The following is an excerpt from my book, ‘Win at Home First’.
Peter is a successful marketing executive with a Fortune 50 company I have been blessed to coach for the last eighteen months. One of the early stages in our coaching engagements is to have clients identify items in their personal and professional life that can be categorized in a few different categories: breakthrough, frustration, failure, and battle.
I was shocked to see what Peter had in the “frustration” category: “people are idiots.” No joke! As we unpacked this more, Peter expressed that he did not have patience for people who were not as smart as him. He was extremely intelligent and had made it this far on competency and self-drive alone.
My role as a coach is to work with clients to grow in both competency and character. When competency outgrows character, bad things are bound to happen as pride gets in the way. This can lead one to become self-dependent and self-serving. On the other hand, if there is not growth in competency, then they can stagnate, become complacent, and ultimately be passed by the competition.
Investing in character development allows you to become self-aware, humble, and God-dependent. This puts you in a posture to serve others as you continue to grow in competency, leadership, and opportunity.
A great book, Lead Yourself First, by Raymond M. Kethledge and Michael S. Erwin, shows the difference between good and great leaders to be the discipline of solitude. Through interesting stories, they provide evidence of how solitude brings leaders clarity, creativity, emotional balance, and moral courage.
A true and convicting quote in the book is from James Mattis, a retired four-star Marine Corps General: “An effective leader is the person who can maintain their balance and reflect, when a lot of people around them are reacting. If I was to sum up the single biggest problem of senior leadership in the information age, it’s a lack of reflection.”
So as the weeks progressed, Peter and I worked on practicing solitude, self-reflection, journaling (which he had never done before), and treating people as people, not a threat or a means to an end. On our eighth call, a light bulb went on for him.
“I have a really weird story to tell you,” he said. “Awesome, tell me.”
“No, this is really weird. I feel like an idiot saying it.”
“I hear all kinds of things on these calls; nothing is weird at this point.”
“Well,” Peter went on, “the other day, I was in a boardroom meeting and, I know this is going to sound weird, but I felt that I could hit pause on the meeting, zoom out, and watch myself and others in the meeting.”
I was ecstatic. We were getting transformation! “That is amazing!” I said. “Well done! You are starting to see people as people. You are growing in emotional intelligence. You are growing more secure in your identity. You used to have to win every argument or make sure you said the smartest thing in the room. Instead, you are now thinking, ‘I don’t need to have the last word.’ Or, ‘I don’t need to win this argument or point; instead, Suzy can have it.’ You are seeing the bigger picture instead of your small world.”
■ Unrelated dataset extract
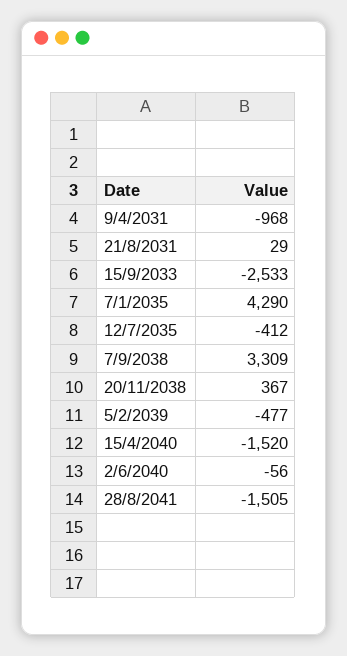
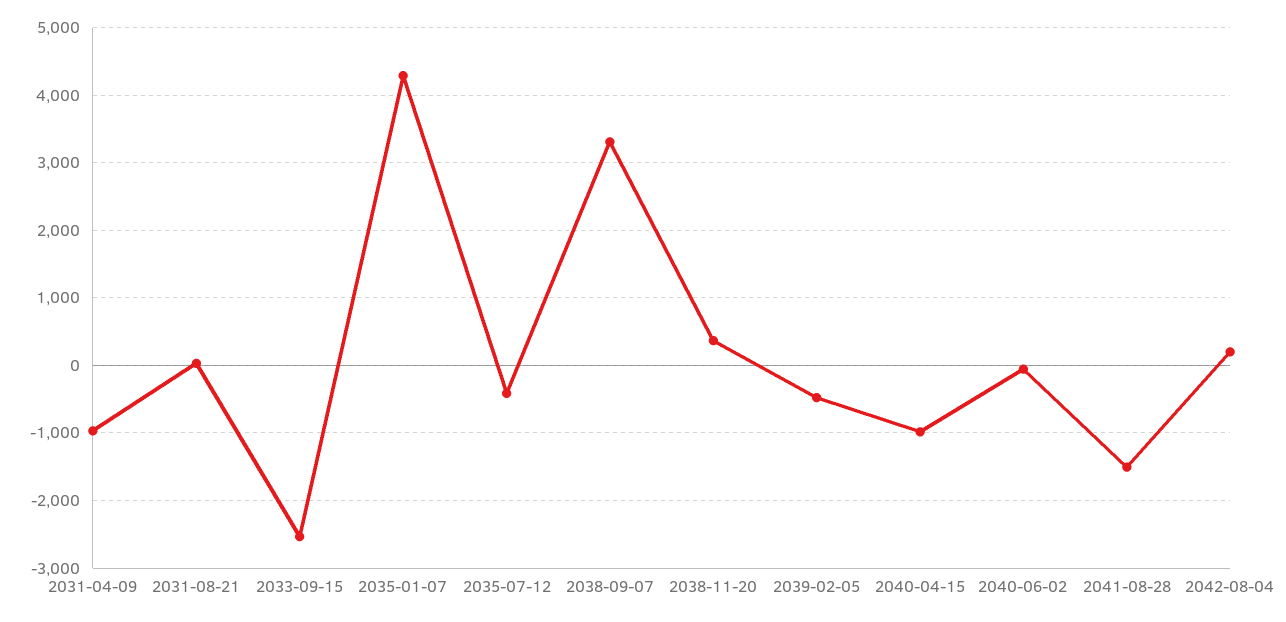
15/4/2040: -1520 -> -1000
2042-08-04: none -> 200

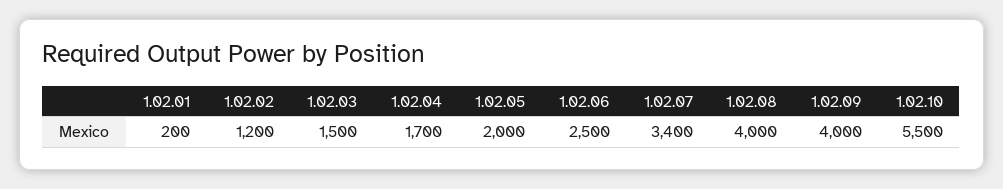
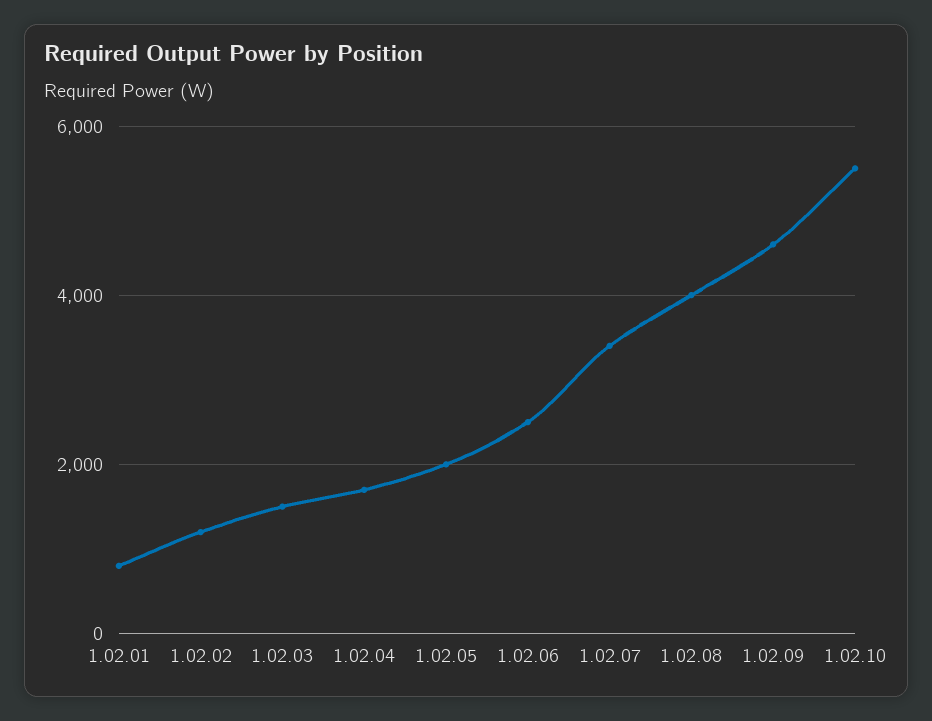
1.02.01: 200 -> 800
1.02.09: 4000 -> 4600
Our story is a part of a much greater story. Until we choose to participate in the greater story, we will always be fighting small, irrelevant battles.
We all struggle with wanting to care just for ourselves because we have been told, “If you don’t watch out for yourself, no one else will.” Yes, there may be some instances of that, but the majority of the time, evidence shows it is better to give than to take.